Eu não tenho a certeza que o Brasil tenha acordado. Acho que neste momento, estamos começando a se espreguiçar. O que seria um passo antes de acordar de vez. Que também é importante. Seria injusto depois de trinta anos de democracia corporativista acordar sem se espreguiçar. Só que muitas vezes, espreguiçamos e não acordamos.
Com dez dias de protestos, já é possível fazer uma análise do que está acontecendo. As ruas do Brasil foram tomadas por uma multidão ainda sem rosto. O que num primeiro momento é compreensível. No meio dessa multidão estão alguns delinquentes que tapam o rosto. É preciso averiguar a mando de quem eles estão lá. De outro lado, vemos uma polícia repressiva. Com resquícios da ditadura. Também com suas reivindicações.
Tive de desandar em gargalhadas, com um cientista político analisando as depredações da prefeitura de São Paulo. Ele chamou esses delinquentes de infiltrados. Depois completou usando outro adjetivo. Chamou-os de anarquistas. Gargalhei ainda mais quando ele disse que esses “anarquistas” devem ter lido Godwin ou Tolstói. Esses dois devem ter se revirado no túmulo.
E para que tudo não acabe numa grande decepção, é urgente que esta multidão mostre um rosto. Diga claramente a que veio. O Brasil embarcou na onda de São Paulo. E a princípio os paulistas estão revoltados com o aumento nas passagens de ônibus e metrô. Se, de repente, São Paulo achar que já deu, o Brasil vai acompanhar.
E essa não é a hora de achar que já deu. O povo parece ter descoberto que pode dando apenas uma espreguiçada. Acordando de vez, a História poderá contar que o Brasil mudou nos braços dos brasileiros. Para isso é preciso líderes e uma pauta de reivindicações clara. Saúde, segurança, e educação. Um basta do desperdício do dinheiro público. Neste momento, não se vê líderes e nem uma pauta. Apenas multidão. Sem um rumo. E também sem entender.
Pelo menos até agora, há um silêncio na classe política. Das duas uma. Ou estão achando que a coisa não é com eles. Ou perderam a fala com a surpresa. Claro que é mais surpresa. O que mais surpreende, é a multidão tomando as ruas durante um governo do Partido dos Trabalhadores. Uma mancha na biografia de Dilma Rousseff.
Sempre é uma boa hora para pressionar pelo fim da corrupção. De chutar o traseiro dos corruptos. Infelizmente, contra os desmandos da Copa do Mundo, e contra os elefantes brancos já é um pouco tarde. O dinheiro já escoou pelo ralo.

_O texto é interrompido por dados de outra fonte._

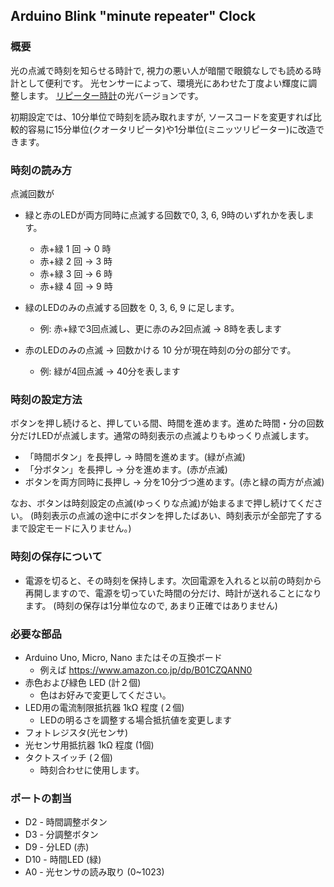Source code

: ## Arduino Blink "minute repeater" Clock

### 概要
光の点滅で時刻を知らせる時計で, 視力の悪い人が暗闇で眼鏡なしでも読める時計として便利です。
光センサーによって、環境光にあわせた丁度よい輝度に調整します。
[リピーター時計](https://ja.wikipedia.org/wiki/%E3%83%AA%E3%83%94%E3%83%BC%E3%82%BF%E3%83%BC_(%E6%99%82%E8%A8%88))の光バージョンです。

初期設定では、10分単位で時刻を読み取れますが, ソースコードを変更すれば比較的容易に15分単位(クオータリピータ)や1分単位(ミニッツリピーター)に改造できます。

### 時刻の読み方
点滅回数が

* 緑と赤のLEDが両方同時に点滅する回数で0, 3, 6, 9時のいずれかを表します。
    - 赤+緑 1 回 → 0 時
    - 赤+緑 2 回 → 3 時
    - 赤+緑 3 回 → 6 時
    - 赤+緑 4 回 → 9 時

* 緑のLEDのみの点滅する回数を 0, 3, 6, 9 に足します。
    - 例:  赤+緑で3回点滅し、更に赤のみ2回点滅  → 8時を表します

* 赤のLEDのみの点滅 → 回数かける 10 分が現在時刻の分の部分です。
    - 例:  緑が4回点滅 → 40分を表します


### 時刻の設定方法
ボタンを押し続けると、押している間、時間を進めます。進めた時間・分の回数分だけLEDが点滅します。通常の時刻表示の点滅よりもゆっくり点滅します。

* 「時間ボタン」を長押し → 時間を進めます。(緑が点滅)
* 「分ボタン」を長押し  → 分を進めます。(赤が点滅)
* ボタンを両方同時に長押し → 分を10分づつ進めます。(赤と緑の両方が点滅)

なお、ボタンは時刻設定の点滅(ゆっくりな点滅)が始まるまで押し続けてください。
(時刻表示の点滅の途中にボタンを押したばあい、時刻表示が全部完了するまで設定モードに入りません。)


### 時刻の保存について
* 電源を切ると、その時刻を保持します。次回電源を入れると以前の時刻から再開しますので、電源を切っていた時間の分だけ、時計が送れることになります。
(時刻の保存は1分単位なので, あまり正確ではありません)


### 必要な部品
* Arduino Uno, Micro, Nano またはその互換ボード
    - 例えば https://www.amazon.co.jp/dp/B01CZQANN0
* 赤色および緑色 LED (計２個)
    - 色はお好みで変更してください。
* LED用の電流制限抵抗器 1kΩ 程度 (２個)
    - LEDの明るさを調整する場合抵抗値を変更します
* フォトレジスタ(光センサ)
* 光センサ用抵抗器 1kΩ 程度 (1個)
* タクトスイッチ (２個)
    - 時刻合わせに使用します。


### ポートの割当
* D2  - 時間調整ボタン
* D3  - 分調整ボタン
* D9  - 分LED (赤)
* D10 - 時間LED (緑)
* A0  - 光センサの読み取り (0~1023)


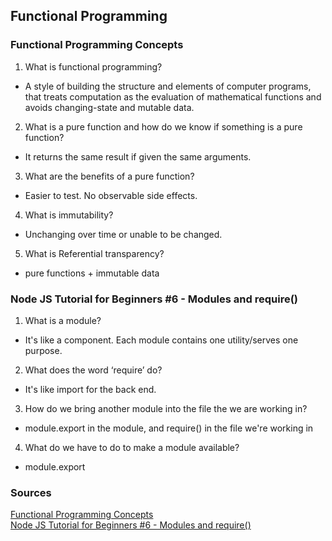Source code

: ## Functional Programming

### Functional Programming Concepts

1. What is functional programming?
- A style of building the structure and elements of computer programs, that treats computation as the evaluation of mathematical functions and avoids changing-state and mutable data.
2. What is a pure function and how do we know if something is a pure function?
- It returns the same result if given the same arguments.
3. What are the benefits of a pure function?
- Easier to test. No observable side effects.
4. What is immutability?
- Unchanging over time or unable to be changed.
5. What is Referential transparency?
- pure functions + immutable data

### Node JS Tutorial for Beginners #6 - Modules and require()

1. What is a module?
- It's like a component. Each module contains one utility/serves one purpose.
2. What does the word ‘require’ do?
- It's like import for the back end.
3. How do we bring another module into the file the we are working in?
- module.export in the module, and require() in the file we're working in
4. What do we have to do to make a module available?
- module.export

### Sources

[Functional Programming Concepts](https://medium.com/the-renaissance-developer/concepts-of-functional-programming-in-javascript-6bc84220d2aa)<br>
[Node JS Tutorial for Beginners #6 - Modules and require()](https://www.youtube.com/watch?v=xHLd36QoS4k)<br>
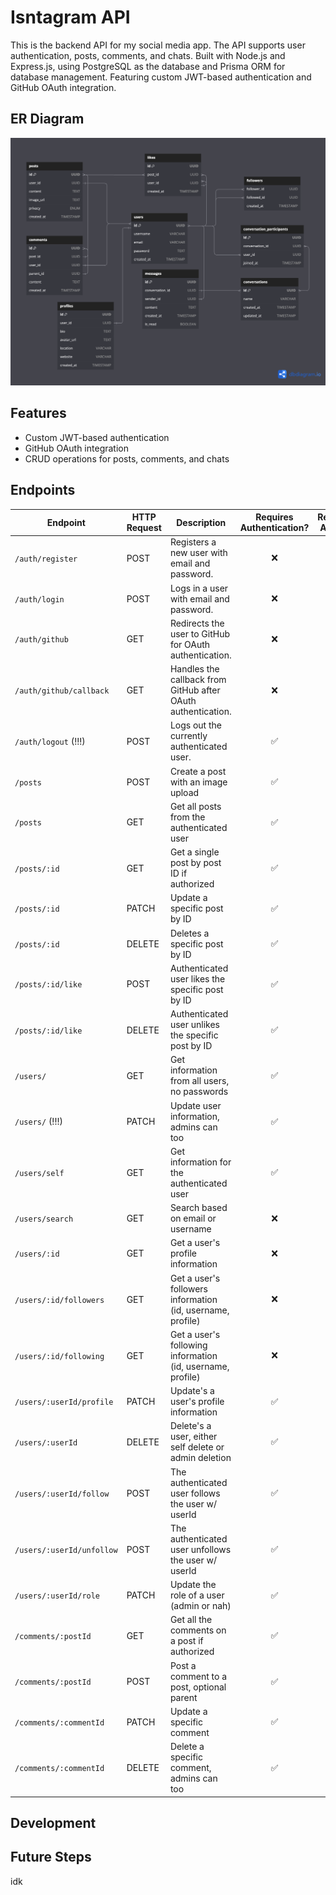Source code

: # Isntagram API

This is the backend API for my social media app. The API supports user authentication, posts, comments, and chats. Built with Node.js and Express.js, using PostgreSQL as the database and Prisma ORM for database management. Featuring custom JWT-based authentication and GitHub OAuth integration.

## ER Diagram

![Project Architecture](assets/er_diagram.png)

## Features

- Custom JWT-based authentication
- GitHub OAuth integration
- CRUD operations for posts, comments, and chats

## Endpoints

| **Endpoint**             | **HTTP Request** | **Description**                                              | **Requires Authentication?** | **Requires Admin?** |
| ------------------------ | ---------------- | ------------------------------------------------------------ | :--------------------------: | :-----------------: |
| `/auth/register`         | POST             | Registers a new user with email and password.                |              ❌              |         ❌          |
| `/auth/login`            | POST             | Logs in a user with email and password.                      |              ❌              |         ❌          |
| `/auth/github`           | GET              | Redirects the user to GitHub for OAuth authentication.       |              ❌              |         ❌          |
| `/auth/github/callback`  | GET              | Handles the callback from GitHub after OAuth authentication. |              ❌              |         ❌          |
| `/auth/logout` (!!!)     | POST             | Logs out the currently authenticated user.                   |              ✅              |         ❌          |
| `/posts`                 | POST             | Create a post with an image upload                           |              ✅              |         ❌          |
| `/posts`                 | GET              | Get all posts from the authenticated user                    |              ✅              |         ❌          |
| `/posts/:id`             | GET              | Get a single post by post ID if authorized                   |              ✅              |         ❌          |
| `/posts/:id `            | PATCH            | Update a specific post by ID                                 |              ✅              |         ❌          |
| `/posts/:id`             | DELETE           | Deletes a specific post by ID                                |              ✅              |         ❌          |
| `/posts/:id/like`        | POST             | Authenticated user likes the specific post by ID             |              ✅              |         ❌          |
| `/posts/:id/like`        | DELETE           | Authenticated user unlikes the specific post by ID           |              ✅              |         ❌          |
| `/users/`                | GET              | Get information from all users, no passwords                 |              ✅              |         ✅          |
| `/users/` (!!!)          | PATCH            | Update user information, admins can too                      |              ✅              |         ❌          |
| `/users/self`            | GET              | Get information for the authenticated user                   |              ✅              |         ❌          |
| `/users/search`          | GET              | Search based on email or username                            |              ❌              |         ❌          |
| `/users/:id`             | GET              | Get a user's profile information                             |              ❌              |         ❌          |
| `/users/:id/followers`   | GET              | Get a user's followers information (id, username, profile)   |              ❌              |         ❌          |
| `/users/:id/following`   | GET              | Get a user's following information (id, username, profile)   |              ❌              |         ❌          |
| `/users/:userId/profile`  | PATCH            | Update's a user's profile information                        |              ✅              |         ❌          |
| `/users/:userId`          | DELETE           | Delete's a user, either self delete or admin deletion        |              ✅              |         ❌          |
| `/users/:userId/follow`   | POST             | The authenticated user follows the user w/ userId            |              ✅              |         ❌          |
| `/users/:userId/unfollow` | POST             | The authenticated user unfollows the user w/ userId          |              ✅              |         ❌          |
| `/users/:userId/role`     | PATCH            | Update the role of a user (admin or nah)                     |              ✅              |         ✅          |
| `/comments/:postId`       | GET              | Get all the comments on a post if authorized                 |              ✅              |         ❌          |
| `/comments/:postId`       | POST             | Post a comment to a post, optional parent                    |              ✅              |         ❌          |
| `/comments/:commentId`    | PATCH            | Update a specific comment                                    |              ✅              |         ✅          |
| `/comments/:commentId`    | DELETE           | Delete a specific comment, admins can too                    |              ✅              |         ❌          |

## Development

## Future Steps

idk
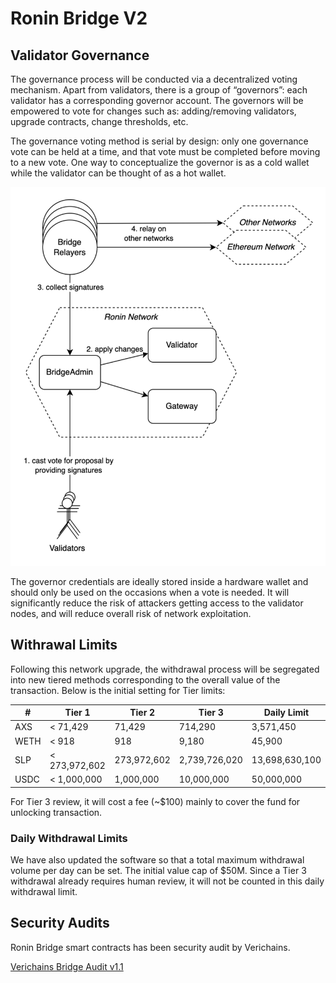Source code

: # Ronin Bridge V2

## Validator Governance

The governance process will be conducted via a decentralized voting mechanism. Apart from validators, there is a group of “governors”: each validator has a corresponding governor account. The governors will be empowered to vote for changes such as: adding/removing validators, upgrade contracts, change thresholds, etc. 

The governance voting method is serial by design: only one governance vote can be held at a time, and that vote must be completed before moving to a new vote. One way to conceptualize the governor is as a cold wallet while the validator can be thought of as a hot wallet.

![Governace flow](<./governance.png>)

The governor credentials are ideally stored inside a hardware wallet and should only be used on the occasions when a vote is needed. It will significantly reduce the risk of attackers getting access to the validator nodes, and will reduce overall risk of network exploitation. 

## Withrawal Limits

Following this network upgrade, the withdrawal process will be segregated into new tiered methods corresponding to the overall value of the transaction. Below is the initial setting for Tier limits:

| #    | Tier 1        | Tier 2      | Tier 3        | Daily Limit    |
|------|---------------|-------------|---------------|----------------|
| AXS  | < 71,429      |      71,429 |       714,290 |      3,571,450 |
| WETH | < 918         |         918 |         9,180 |         45,900 |
| SLP  | < 273,972,602 | 273,972,602 | 2,739,726,020 | 13,698,630,100 |
| USDC | < 1,000,000   |   1,000,000 |    10,000,000 |     50,000,000 |

For Tier 3 review, it will cost a fee (~$100) mainly to cover the fund for unlocking transaction.

### Daily Withdrawal Limits

We have also updated the software so that a total maximum withdrawal volume per day can be set. The initial value cap of $50M. Since a Tier 3 withdrawal already requires human review, it will not be counted in this daily withdrawal limit.

## Security Audits

Ronin Bridge smart contracts has been security audit by Verichains. 

[Verichains Bridge Audit v1.1](https://cdn.axieinfinity.com/ronin-doc/Verichains%20Public%20Audit%20Report%20-%20Ronin%20Bridge%20-%20v1.1.pdf)
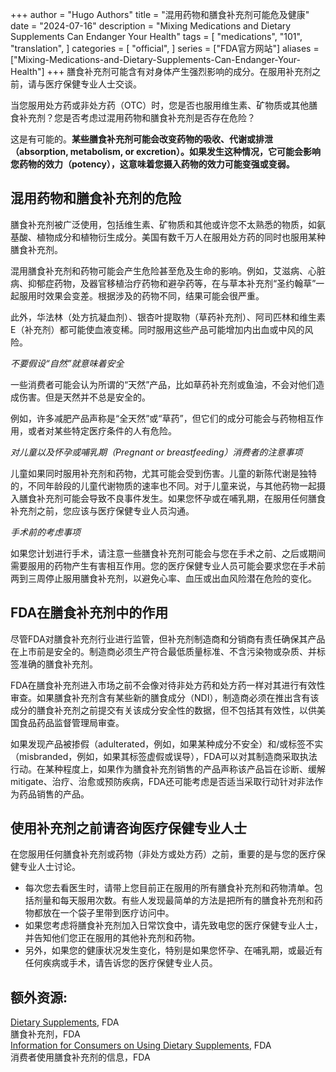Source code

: +++
author = "Hugo Authors"
title = "混用药物和膳食补充剂可能危及健康"
date = "2024-07-16"
description = "Mixing Medications and Dietary Supplements Can Endanger Your Health"
tags = [
    "medications",
    "101",
    "translation",
]
categories = [
    "official",
]
series = ["FDA官方网站"]
aliases = ["Mixing-Medications-and-Dietary-Supplements-Can-Endanger-Your-Health"]
+++
膳食补充剂可能含有对身体产生强烈影响的成分。在服用补充剂之前，请与医疗保健专业人士交谈。
<!--more-->

当您服用处方药或非处方药（OTC）时，您是否也服用维生素、矿物质或其他膳食补充剂？您是否考虑过混用药物和膳食补充剂是否存在危险？

这是有可能的。**某些膳食补充剂可能会改变药物的吸收、代谢或排泄（absorption, metabolism, or excretion）。如果发生这种情况，它可能会影响您药物的效力（potency），这意味着您摄入药物的效力可能变强或变弱。**

## 混用药物和膳食补充剂的危险

膳食补充剂被广泛使用，包括维生素、矿物质和其他或许您不太熟悉的物质，如氨基酸、植物成分和植物衍生成分。美国有数千万人在服用处方药的同时也服用某种膳食补充剂。
 
混用膳食补充剂和药物可能会产生危险甚至危及生命的影响。例如，艾滋病、心脏病、抑郁症药物，及器官移植治疗药物和避孕药等，在与草本补充剂“圣约翰草”一起服用时效果会变差。根据涉及的药物不同，结果可能会很严重。

此外，华法林（处方抗凝血剂）、银杏叶提取物（草药补充剂）、阿司匹林和维生素E（补充剂）都可能使血液变稀。同时服用这些产品可能增加内出血或中风的风险。

_不要假设“自然”就意味着安全_

一些消费者可能会认为所谓的“天然”产品，比如草药补充剂或鱼油，不会对他们造成伤害。但是天然并不总是安全的。

例如，许多减肥产品声称是“全天然”或“草药”，但它们的成分可能会与药物相互作用，或者对某些特定医疗条件的人有危险。

_对儿童以及怀孕或哺乳期（Pregnant or breastfeeding）消费者的注意事项_

儿童如果同时服用补充剂和药物，尤其可能会受到伤害。儿童的新陈代谢是独特的，不同年龄段的儿童代谢物质的速率也不同。对于儿童来说，与其他药物一起摄入膳食补充剂可能会导致不良事件发生。如果您怀孕或在哺乳期，在服用任何膳食补充剂之前，您应该与医疗保健专业人员沟通。

_手术前的考虑事项_

如果您计划进行手术，请注意一些膳食补充剂可能会与您在手术之前、之后或期间需要服用的药物产生有害相互作用。您的医疗保健专业人员可能会要求您在手术前两到三周停止服用膳食补充剂，以避免心率、血压或出血风险潜在危险的变化。

## FDA在膳食补充剂中的作用

尽管FDA对膳食补充剂行业进行监管，但补充剂制造商和分销商有责任确保其产品在上市前是安全的。制造商必须生产符合最低质量标准、不含污染物或杂质、并标签准确的膳食补充剂。

FDA在膳食补充剂进入市场之前不会像对待非处方药和处方药一样对其进行有效性审查。如果膳食补充剂含有某些新的膳食成分（NDI），制造商必须在推出含有该成分的膳食补充剂之前提交有关该成分安全性的数据，但不包括其有效性，以供美国食品药品监督管理局审查。

如果发现产品被掺假（adulterated，例如，如果某种成分不安全）和/或标签不实（misbranded，例如，如果其标签虚假或误导），FDA可以对其制造商采取执法行动。在某种程度上，如果作为膳食补充剂销售的产品声称该产品旨在诊断、缓解mitigate、治疗、治愈或预防疾病，FDA还可能考虑是否适当采取行动针对非法作为药品销售的产品。

## 使用补充剂之前请咨询医疗保健专业人士

在您服用任何膳食补充剂或药物（非处方或处方药）之前，重要的是与您的医疗保健专业人士讨论。

- 每次您去看医生时，请带上您目前正在服用的所有膳食补充剂和药物清单。包括剂量和每天服用次数。有些人发现最简单的方法是把所有的膳食补充剂和药物都放在一个袋子里带到医疗访问中。
- 如果您考虑将膳食补充剂加入日常饮食中，请先致电您的医疗保健专业人士，并告知他们您正在服用的其他补充剂和药物。
- 另外，如果您的健康状况发生变化，特别是如果您怀孕、在哺乳期，或最近有任何疾病或手术，请告诉您的医疗保健专业人员。

## 额外资源:

[Dietary Supplements](https://www.fda.gov/food/dietary-supplements "Dietary Supplements"), FDA   
膳食补充剂，FDA  
[Information for Consumers on Using Dietary Supplements](https://www.fda.gov/food/dietary-supplements/information-consumers-using-dietary-supplements "Information for Consumers on Using Dietary Supplements"), FDA  
消费者使用膳食补充剂的信息，FDA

A foto dos fantasmas no Congresso Nacional é emblemática. Acho ser necessário bem mais que fantasmas para assustar o corporativismo que habita ali. Talvez, entre o se espreguiçar e o acordar haverá uma eleição em 2014. O resultado dela será importante para sabermos se a multidão das ruas, além de saber protestar é também politizada.